Nach wenigen Schritten erreichen wir dann Hamminkelns geografisches Zentrum. Der Punkt liegt genau auf einer Wiese. Sie ist nicht gemäht, das Gras steht rund 30 Zentimeter hoch. Es ist ein schmaler, grüner Streifen zwischen einem lehmigen Acker, der in der Grundkarte als Kocksweide verzeichnet ist, und den gepflegten Gartenausläufern der Mittelpunkts-Nachbarn von Haus Nummer 5. Eine Sonnenliege steht parat, daneben hölzerne Gartenstühle und ein Tischchen. Stille Zeugen der letzten Freiluftaktivitäten bei schönem Wetter. Auf der Straße, die daran entlang führt, ist wenig Verkehr. Schilder warnen: „Achtung! Seitenstreifen nicht befahrbar“.
Ein Postauto und ein Radler Dann kommt Alois Tielkes mit seinem Fahrrad durch die Straße Underhook gerollt. Er grüßt freundlich, hält an. Ob er eine Ahnung hat, wo der Mittelpunkt von Hamminkeln sein kann, fragen wir. „Da muss ich erstmal überlegen, schließlich ist das Gebiet ja sehr groß“, sagt der 73-Jährige. Dann gibt er seinen Tipp ab: „Ringenberg. Irgendwo da.“ Eine gute Vermutung. Dann erfährt er von uns, dass er direkt davorsteht. „Ach, hier soll das sein“, sagt Tielkes. „Spannend, was die heute alles mit ihren Luftbildern und Satelliten ermitteln können.“ Er lässt das Gehörte kurz auf sich wirken, sagt, „Ja, das mit dem Mittelpunkt kommt hin“, steigt auf sein Fahrrad und fährt heim.
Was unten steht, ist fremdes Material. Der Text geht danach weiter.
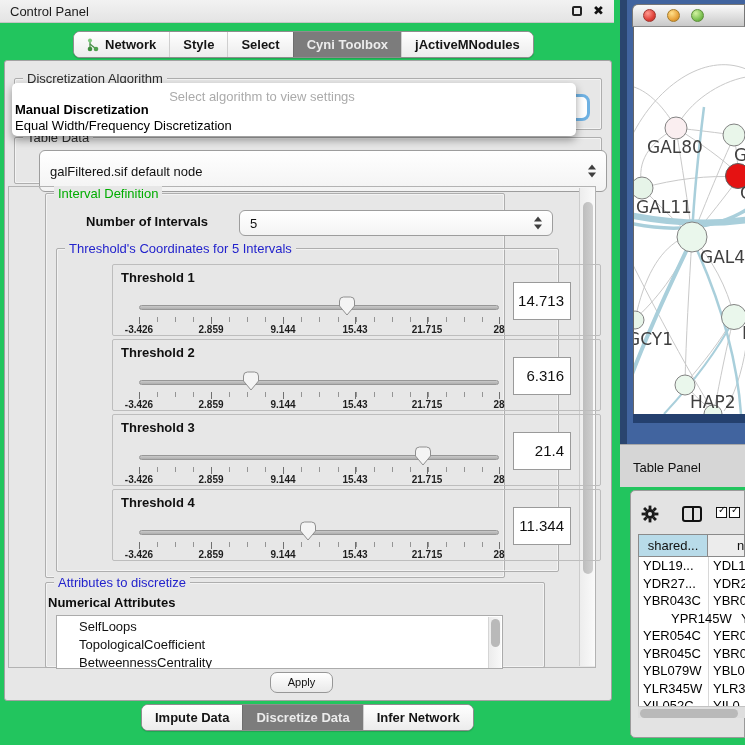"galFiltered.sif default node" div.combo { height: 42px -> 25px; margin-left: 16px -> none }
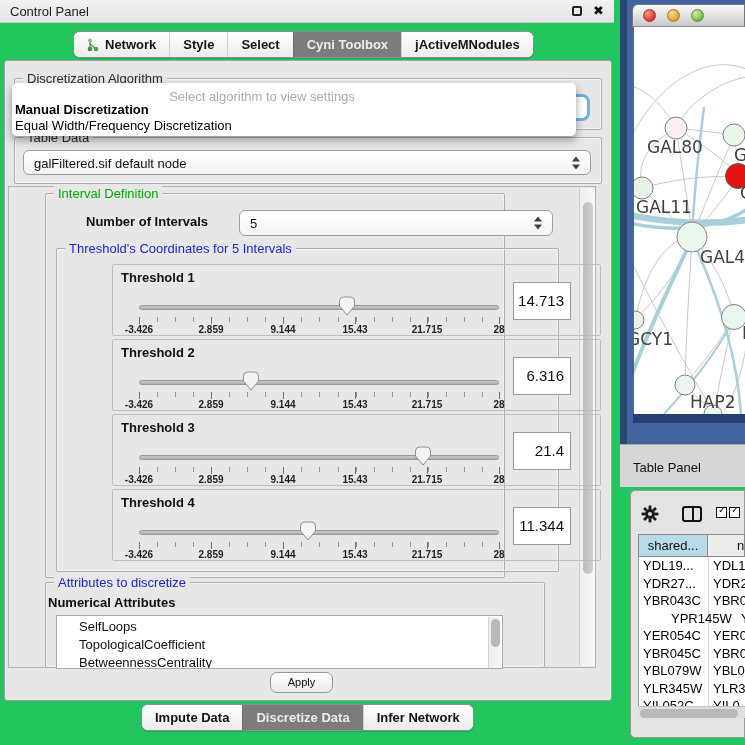"Interval Definition" div.abs { width: 460px -> 524px }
Seine Frau wartet schon mit dem Mittagessen.
Zurück zum Haus. Vielleicht sind die Mittelpunkts-Nachbarn inzwischen wieder zurück. Sind sie nicht. Dafür kommt ein gelbes Postauto des Weges. Am Steuer sitzt Briefzustellerin Martina Schmitz. Sie arbeitet für das Unternehmen als Springerin, kommt also viel herum und kennt sich gut aus in der Region. „Wo der Mittelpunkt von Hamminkeln sein soll?“, fragt sie zurück, eher rhetorisch. „Ich wette, er ist genau hier. Warum sollten Sie denn sonst hier stehen?“ – Haarscharf kombiniert, und dafür braucht sie noch nicht mal die Deutsche Grundkarte.